Frequently asked questions
What is a money market account?
A money market account (MMA) is an FDIC-insured bank deposit that typically pays a higher interest rate than a standard savings account in exchange for a higher minimum balance. MMAs often include check-writing privileges and debit cards. They are not the same as money market funds, which are investment products and are not FDIC-insured.
What is a good APY for a money market account?
As of 2024-2025, competitive MMAs at online banks and credit unions are paying 4.5-5.25% APY. Traditional bank MMAs often pay significantly less. Compare the APY — not the nominal rate — across institutions.
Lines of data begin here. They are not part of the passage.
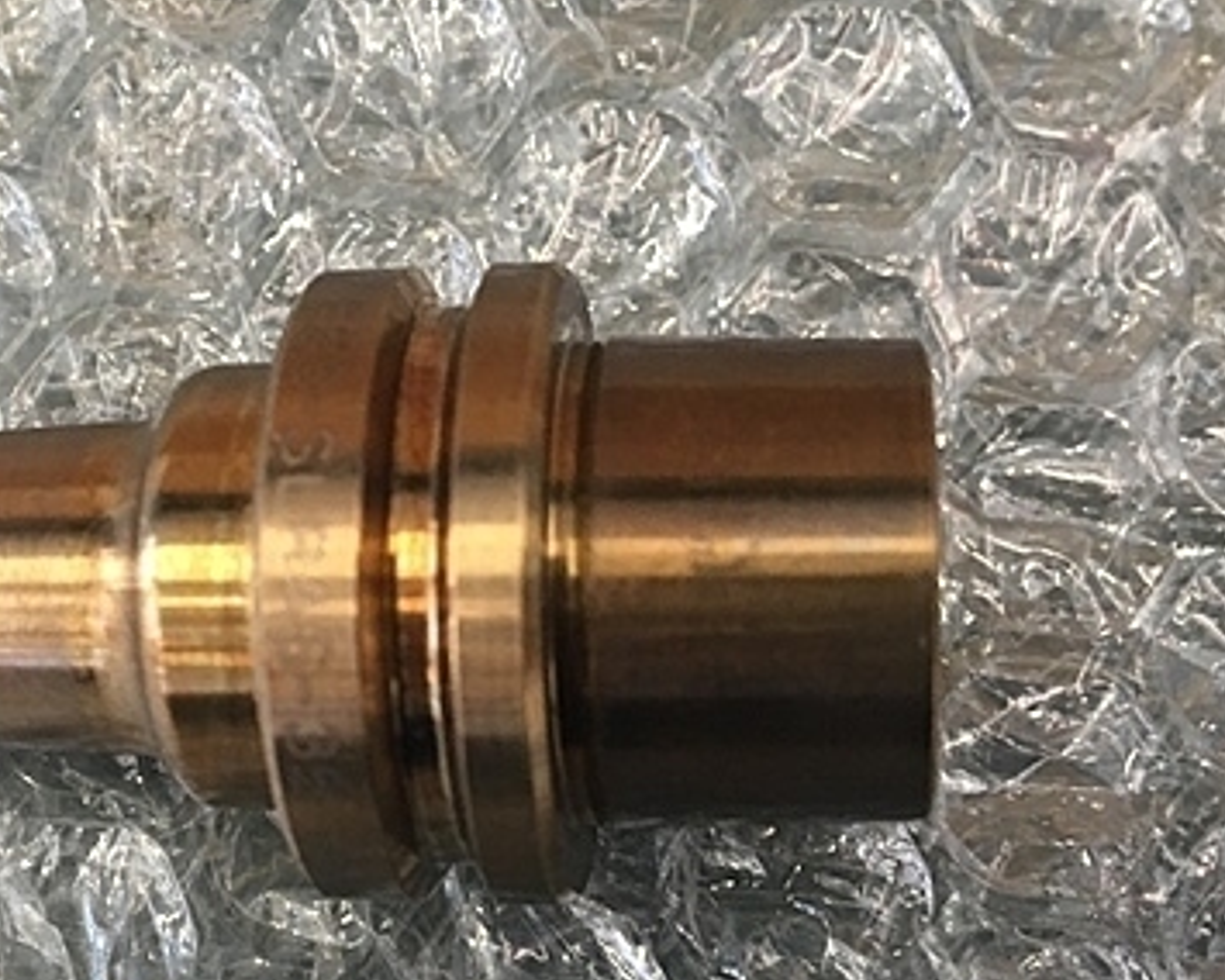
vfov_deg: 29.6
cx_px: 355
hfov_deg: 36.1
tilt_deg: -79.0
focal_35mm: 51
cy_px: 583
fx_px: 1849
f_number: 2.2
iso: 80
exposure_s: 1/30
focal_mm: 4.15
The national average MMA rate lags far behind what the top online offers pay.
How often does a money market account compound interest?
Most MMAs compound daily and credit interest monthly. Some compound monthly. The APY advertised already accounts for the compounding schedule, so if you enter the APY in this calculator the result reflects the actual growth correctly.
Is a money market account safe?
Yes — money market accounts at FDIC-insured banks are covered up to $250,000 per depositor, per institution, per account category. Credit union MMAs are covered up to the same limit by NCUA. There is no investment risk: your principal and earned interest are guaranteed, unlike a money market fund.